2. Collect `overflow` into `Vec<(u32, u32)>`, sort by slot.
3. Compute `step` from `n_overflow` (see below).
4. Build sparse index.
5. Write `counts_overflow.bin`.
6. Drop all in-memory state.
The `HashMap` is the only extra allocation: bounded by `n_overflow × (8 + 4 + overhead)` bytes, typically a few MB in practice.
---
### Reader (`PersistentCompactIntVec`)
Used at query time. Both files are mmap'd; the sparse index is loaded into a `Vec` at open time (≤ 32 KB, L1-resident).
```rust
struct PersistentCompactIntVec {
primary: Mmap, // mmap of counts_primary.bin
index: Vec<(u32, u32)>, // sparse index, loaded into RAM at open
data: Mmap, // mmap of overflow data region
n_overflow: u32,
step: u32,
}
```
**`open(primary_path, overflow_path)`**
Mmaps both files. Parses the overflow file header; copies the sparse index into a `Vec` (tiny, warm in cache). The data region stays mmap'd.

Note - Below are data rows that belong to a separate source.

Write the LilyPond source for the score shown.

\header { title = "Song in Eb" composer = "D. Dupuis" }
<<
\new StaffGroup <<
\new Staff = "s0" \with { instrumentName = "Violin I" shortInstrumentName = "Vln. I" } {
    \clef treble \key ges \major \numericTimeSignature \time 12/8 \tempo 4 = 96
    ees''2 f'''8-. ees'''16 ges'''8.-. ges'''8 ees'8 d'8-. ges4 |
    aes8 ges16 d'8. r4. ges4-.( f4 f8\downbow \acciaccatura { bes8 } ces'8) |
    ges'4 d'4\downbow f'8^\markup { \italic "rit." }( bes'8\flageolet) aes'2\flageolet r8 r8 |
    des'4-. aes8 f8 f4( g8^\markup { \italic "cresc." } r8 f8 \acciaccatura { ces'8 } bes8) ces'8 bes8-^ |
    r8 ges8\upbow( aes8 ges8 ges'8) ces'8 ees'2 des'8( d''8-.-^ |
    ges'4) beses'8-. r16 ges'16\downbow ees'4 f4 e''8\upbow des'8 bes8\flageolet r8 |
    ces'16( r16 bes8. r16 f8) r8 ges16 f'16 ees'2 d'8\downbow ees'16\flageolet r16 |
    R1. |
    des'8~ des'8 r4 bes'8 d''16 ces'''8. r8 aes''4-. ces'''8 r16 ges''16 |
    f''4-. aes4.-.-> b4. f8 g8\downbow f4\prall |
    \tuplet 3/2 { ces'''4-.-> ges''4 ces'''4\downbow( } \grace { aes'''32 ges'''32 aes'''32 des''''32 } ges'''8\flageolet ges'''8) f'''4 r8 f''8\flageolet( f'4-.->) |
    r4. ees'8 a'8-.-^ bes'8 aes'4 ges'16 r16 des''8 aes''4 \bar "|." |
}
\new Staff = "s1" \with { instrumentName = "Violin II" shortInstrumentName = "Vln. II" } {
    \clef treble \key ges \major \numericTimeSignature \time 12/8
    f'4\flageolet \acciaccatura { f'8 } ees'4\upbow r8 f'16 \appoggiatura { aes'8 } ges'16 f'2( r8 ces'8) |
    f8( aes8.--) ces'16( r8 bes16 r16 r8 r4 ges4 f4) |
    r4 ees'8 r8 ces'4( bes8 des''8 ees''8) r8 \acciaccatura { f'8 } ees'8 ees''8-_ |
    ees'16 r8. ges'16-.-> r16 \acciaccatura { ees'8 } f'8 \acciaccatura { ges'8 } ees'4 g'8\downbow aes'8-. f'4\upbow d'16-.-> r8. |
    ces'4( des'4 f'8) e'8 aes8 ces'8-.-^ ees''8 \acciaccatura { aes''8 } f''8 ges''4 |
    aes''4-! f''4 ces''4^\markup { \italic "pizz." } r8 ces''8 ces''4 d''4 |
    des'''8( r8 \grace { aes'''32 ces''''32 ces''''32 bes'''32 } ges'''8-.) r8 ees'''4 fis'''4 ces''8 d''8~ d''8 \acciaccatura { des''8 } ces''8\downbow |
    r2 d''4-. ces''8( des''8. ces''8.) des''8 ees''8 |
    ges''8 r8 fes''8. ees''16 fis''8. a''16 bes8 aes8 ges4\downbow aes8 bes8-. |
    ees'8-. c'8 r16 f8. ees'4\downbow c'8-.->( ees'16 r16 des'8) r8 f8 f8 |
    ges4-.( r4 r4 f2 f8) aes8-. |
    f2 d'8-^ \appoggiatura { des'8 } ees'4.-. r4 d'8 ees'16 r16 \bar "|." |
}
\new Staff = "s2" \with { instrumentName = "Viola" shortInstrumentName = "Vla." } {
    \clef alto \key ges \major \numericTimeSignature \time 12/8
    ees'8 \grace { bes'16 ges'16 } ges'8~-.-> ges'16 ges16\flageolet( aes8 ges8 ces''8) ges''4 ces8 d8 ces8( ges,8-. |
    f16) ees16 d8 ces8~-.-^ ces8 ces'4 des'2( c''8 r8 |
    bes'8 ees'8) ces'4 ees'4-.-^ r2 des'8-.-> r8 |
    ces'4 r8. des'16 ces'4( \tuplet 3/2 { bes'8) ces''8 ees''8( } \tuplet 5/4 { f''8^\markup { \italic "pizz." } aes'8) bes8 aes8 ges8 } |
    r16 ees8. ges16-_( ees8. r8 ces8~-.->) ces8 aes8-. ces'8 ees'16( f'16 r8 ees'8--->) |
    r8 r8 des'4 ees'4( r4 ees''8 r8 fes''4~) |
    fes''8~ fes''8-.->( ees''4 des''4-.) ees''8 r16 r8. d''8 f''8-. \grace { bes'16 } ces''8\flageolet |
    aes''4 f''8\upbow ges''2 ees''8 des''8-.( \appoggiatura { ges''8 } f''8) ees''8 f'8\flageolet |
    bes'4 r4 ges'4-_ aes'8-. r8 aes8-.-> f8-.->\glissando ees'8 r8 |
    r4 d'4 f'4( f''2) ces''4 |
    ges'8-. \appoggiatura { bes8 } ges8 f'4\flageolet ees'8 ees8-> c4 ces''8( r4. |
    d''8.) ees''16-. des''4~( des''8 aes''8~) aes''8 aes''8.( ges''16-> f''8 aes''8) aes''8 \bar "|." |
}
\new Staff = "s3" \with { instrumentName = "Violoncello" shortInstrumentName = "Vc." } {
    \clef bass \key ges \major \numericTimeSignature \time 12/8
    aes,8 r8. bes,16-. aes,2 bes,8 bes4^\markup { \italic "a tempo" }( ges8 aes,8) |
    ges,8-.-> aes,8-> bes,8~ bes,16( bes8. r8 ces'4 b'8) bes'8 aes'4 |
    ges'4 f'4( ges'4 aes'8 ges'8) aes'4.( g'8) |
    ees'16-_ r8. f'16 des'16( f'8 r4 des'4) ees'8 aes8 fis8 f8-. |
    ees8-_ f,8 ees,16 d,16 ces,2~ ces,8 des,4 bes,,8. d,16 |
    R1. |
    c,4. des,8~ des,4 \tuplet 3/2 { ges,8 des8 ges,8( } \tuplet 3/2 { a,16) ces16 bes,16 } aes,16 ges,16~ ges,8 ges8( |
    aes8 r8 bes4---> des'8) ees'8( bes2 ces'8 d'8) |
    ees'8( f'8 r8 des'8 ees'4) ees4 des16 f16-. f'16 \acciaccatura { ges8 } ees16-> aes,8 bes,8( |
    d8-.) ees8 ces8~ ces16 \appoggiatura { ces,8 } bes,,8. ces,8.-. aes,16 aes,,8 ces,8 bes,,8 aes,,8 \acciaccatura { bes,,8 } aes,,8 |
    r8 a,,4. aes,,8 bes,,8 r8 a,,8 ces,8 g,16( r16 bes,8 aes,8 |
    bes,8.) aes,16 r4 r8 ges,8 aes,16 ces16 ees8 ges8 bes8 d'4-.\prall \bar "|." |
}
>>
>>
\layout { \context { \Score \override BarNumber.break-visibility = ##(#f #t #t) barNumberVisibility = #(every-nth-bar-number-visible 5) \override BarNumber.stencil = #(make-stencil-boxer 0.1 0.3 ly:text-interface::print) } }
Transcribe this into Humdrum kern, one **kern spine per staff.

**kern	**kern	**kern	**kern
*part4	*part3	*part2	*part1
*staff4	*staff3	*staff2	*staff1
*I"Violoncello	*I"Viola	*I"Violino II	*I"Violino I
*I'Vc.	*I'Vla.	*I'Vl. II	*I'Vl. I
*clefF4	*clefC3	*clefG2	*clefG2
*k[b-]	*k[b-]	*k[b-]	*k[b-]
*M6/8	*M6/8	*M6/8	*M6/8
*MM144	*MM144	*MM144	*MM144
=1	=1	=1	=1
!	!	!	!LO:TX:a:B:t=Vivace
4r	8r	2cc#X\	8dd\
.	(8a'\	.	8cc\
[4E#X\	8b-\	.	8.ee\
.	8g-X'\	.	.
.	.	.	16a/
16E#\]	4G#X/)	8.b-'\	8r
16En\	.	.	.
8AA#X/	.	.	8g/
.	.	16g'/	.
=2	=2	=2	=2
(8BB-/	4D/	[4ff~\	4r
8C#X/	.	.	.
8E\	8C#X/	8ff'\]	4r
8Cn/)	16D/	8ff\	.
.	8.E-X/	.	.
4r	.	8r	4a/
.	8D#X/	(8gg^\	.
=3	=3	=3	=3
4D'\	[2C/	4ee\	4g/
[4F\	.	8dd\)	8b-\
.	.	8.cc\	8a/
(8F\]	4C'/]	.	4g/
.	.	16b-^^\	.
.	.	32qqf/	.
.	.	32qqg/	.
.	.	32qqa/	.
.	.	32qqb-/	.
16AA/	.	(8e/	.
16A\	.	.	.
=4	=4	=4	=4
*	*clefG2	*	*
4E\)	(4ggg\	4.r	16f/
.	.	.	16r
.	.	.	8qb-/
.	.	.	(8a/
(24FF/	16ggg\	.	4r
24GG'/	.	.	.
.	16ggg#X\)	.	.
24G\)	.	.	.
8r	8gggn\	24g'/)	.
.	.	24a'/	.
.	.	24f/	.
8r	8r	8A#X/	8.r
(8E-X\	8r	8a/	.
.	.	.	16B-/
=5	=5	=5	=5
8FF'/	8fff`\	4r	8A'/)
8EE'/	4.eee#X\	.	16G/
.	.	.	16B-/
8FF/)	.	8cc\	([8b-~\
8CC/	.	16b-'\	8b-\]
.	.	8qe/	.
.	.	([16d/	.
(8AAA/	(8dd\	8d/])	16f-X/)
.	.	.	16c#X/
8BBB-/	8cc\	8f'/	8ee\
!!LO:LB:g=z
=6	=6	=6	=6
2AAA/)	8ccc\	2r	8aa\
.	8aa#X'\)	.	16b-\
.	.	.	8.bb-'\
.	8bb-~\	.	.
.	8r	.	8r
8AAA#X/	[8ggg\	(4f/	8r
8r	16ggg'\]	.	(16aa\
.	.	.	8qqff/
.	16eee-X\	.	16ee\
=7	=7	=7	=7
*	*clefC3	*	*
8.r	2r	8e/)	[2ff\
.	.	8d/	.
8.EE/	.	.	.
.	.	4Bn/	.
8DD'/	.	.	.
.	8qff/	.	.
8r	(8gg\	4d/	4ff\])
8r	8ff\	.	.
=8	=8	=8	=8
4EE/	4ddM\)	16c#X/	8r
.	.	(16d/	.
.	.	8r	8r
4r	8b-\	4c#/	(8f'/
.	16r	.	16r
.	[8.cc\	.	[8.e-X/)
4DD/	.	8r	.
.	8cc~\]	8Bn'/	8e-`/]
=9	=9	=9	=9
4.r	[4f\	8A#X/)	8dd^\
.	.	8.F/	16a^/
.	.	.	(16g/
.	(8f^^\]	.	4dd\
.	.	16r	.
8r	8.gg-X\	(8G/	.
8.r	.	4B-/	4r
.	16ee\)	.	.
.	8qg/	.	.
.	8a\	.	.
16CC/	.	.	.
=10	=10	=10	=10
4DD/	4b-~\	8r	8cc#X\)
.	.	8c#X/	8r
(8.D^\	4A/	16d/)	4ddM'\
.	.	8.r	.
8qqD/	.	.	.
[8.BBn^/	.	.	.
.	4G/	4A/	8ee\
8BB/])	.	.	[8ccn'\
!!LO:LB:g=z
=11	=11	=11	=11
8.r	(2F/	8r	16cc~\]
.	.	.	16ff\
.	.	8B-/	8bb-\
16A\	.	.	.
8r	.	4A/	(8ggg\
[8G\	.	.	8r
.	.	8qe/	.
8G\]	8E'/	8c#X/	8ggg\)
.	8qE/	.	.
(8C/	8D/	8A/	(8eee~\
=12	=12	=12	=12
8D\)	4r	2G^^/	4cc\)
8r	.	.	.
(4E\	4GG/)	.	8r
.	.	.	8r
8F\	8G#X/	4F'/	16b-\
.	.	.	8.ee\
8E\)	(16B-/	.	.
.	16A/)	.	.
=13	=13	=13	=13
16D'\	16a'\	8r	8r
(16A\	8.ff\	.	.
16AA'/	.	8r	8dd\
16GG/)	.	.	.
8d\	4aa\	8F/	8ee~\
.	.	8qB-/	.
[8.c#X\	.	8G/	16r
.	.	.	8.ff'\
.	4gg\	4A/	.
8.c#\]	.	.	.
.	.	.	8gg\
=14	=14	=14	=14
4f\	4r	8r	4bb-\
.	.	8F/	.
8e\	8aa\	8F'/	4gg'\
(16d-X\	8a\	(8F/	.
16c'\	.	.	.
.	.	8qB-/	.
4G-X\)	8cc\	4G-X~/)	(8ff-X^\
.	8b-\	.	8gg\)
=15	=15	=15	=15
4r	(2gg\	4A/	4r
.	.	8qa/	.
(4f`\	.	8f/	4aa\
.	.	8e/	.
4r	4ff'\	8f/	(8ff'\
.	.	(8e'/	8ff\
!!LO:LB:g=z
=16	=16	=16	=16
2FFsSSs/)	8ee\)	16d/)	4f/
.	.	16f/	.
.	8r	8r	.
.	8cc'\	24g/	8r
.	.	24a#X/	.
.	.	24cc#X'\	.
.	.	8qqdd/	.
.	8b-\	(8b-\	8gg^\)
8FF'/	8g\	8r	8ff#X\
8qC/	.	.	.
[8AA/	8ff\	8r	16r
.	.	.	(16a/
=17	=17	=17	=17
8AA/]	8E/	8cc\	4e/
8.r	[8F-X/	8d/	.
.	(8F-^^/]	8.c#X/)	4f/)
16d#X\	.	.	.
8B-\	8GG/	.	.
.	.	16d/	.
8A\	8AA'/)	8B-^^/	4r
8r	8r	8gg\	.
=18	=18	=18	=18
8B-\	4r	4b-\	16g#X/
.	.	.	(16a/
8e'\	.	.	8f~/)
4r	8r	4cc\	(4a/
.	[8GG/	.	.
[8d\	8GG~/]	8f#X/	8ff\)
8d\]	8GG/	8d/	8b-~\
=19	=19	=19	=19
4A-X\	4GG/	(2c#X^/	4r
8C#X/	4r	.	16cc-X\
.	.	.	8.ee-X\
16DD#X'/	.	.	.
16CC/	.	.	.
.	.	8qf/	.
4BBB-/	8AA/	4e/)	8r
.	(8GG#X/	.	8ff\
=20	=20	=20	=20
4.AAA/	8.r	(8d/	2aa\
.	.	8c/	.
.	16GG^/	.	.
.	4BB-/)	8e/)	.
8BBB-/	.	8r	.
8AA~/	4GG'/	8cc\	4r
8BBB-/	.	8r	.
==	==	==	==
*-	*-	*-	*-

**`get(slot: u64) -> u32`** — see Lookup section.
---
## Overflow file format
```
magic: [u8; 4] = b"PCIV"
n_overflow: u32
step: u32 (0 if n_overflow ≤ L1_entries → no sparse index)
[if step > 0]
n_index: u32 = ⌈n_overflow / step⌉
index: [(slot: u32, pos: u32); n_index] ← loaded into RAM at open
data: [(slot: u32, value: u32); n_overflow] sorted by slot, mmap'd
```
`index[i]` stores the slot value and data-array position of the `i × step`-th overflow entry.
---
## Step computation
The step is chosen at `close()` time, once `n_overflow` is known:
```
L1_SIZE = 32 * 1024 // 32 KB conservative target
INDEX_ENTRY = 8 // bytes: (u32, u32)
L1_entries = L1_SIZE / INDEX_ENTRY = 4096
if n_overflow ≤ L1_entries:
step = 0 // no sparse index; data itself fits in a few cache lines
else:
step = ⌈n_overflow / L1_entries⌉
```
For the Betula nana reference (359 044 overflows): step = 88, index = 4 080 entries = 31.9 KB.
---
## Lookup
```
fn get(slot: u64) -> u32:
if primary[slot] < 255:
return primary[slot] as u32
if step == 0:
return binary_search(data[0..n_overflow], slot)
// 1. binary search in index (Vec, L1-resident)
i = upper_bound(index[..].slot, slot) - 1
pos_start = index[i].pos
pos_end = if i+1 < n_index { index[i+1].pos } else { n_overflow }
// 2. binary search in contiguous block (mmap'd)
return binary_search(data[pos_start..pos_end], slot)
```
Cache behaviour: step 1 is entirely within the L1-resident `Vec<(u32,u32)>`; step 2 loads a contiguous block of ≤ `step × 8` bytes from the mmap.
---
## Files
```
layer_N/
counts_primary.bin — [u8; n_slots], raw bytes
counts_overflow.bin — PCIV header + sparse index + sorted data
(absent if n_overflow == 0)
```
If `counts_overflow.bin` is absent, no slot has value ≥ 255; all reads go directly to the primary array.
---
## Complexity
| Operation | Time | Notes |
|---|---|---|
| `set` / `get` (builder) | O(1) | HashMap for overflow |
| `get` (no overflow) | O(1) | single byte read |
| `get` (overflow, with index) | O(log step) | ~2 memory regions |
| `get` (overflow, no index) | O(log n_overflow) | data fits in a few cache lines |
| `close` | O(n_overflow log n_overflow) | sort + index build |
| `open` | O(n_index) | index copy into Vec |
---
## Generalisation
The sentinel (255) and primary type (u8) are fixed. The overflow value type is u32, sufficient for any realistic k-mer count. For a count matrix (mode 4), one `PersistentCompactIntVec` per genome column shares the primary array layout.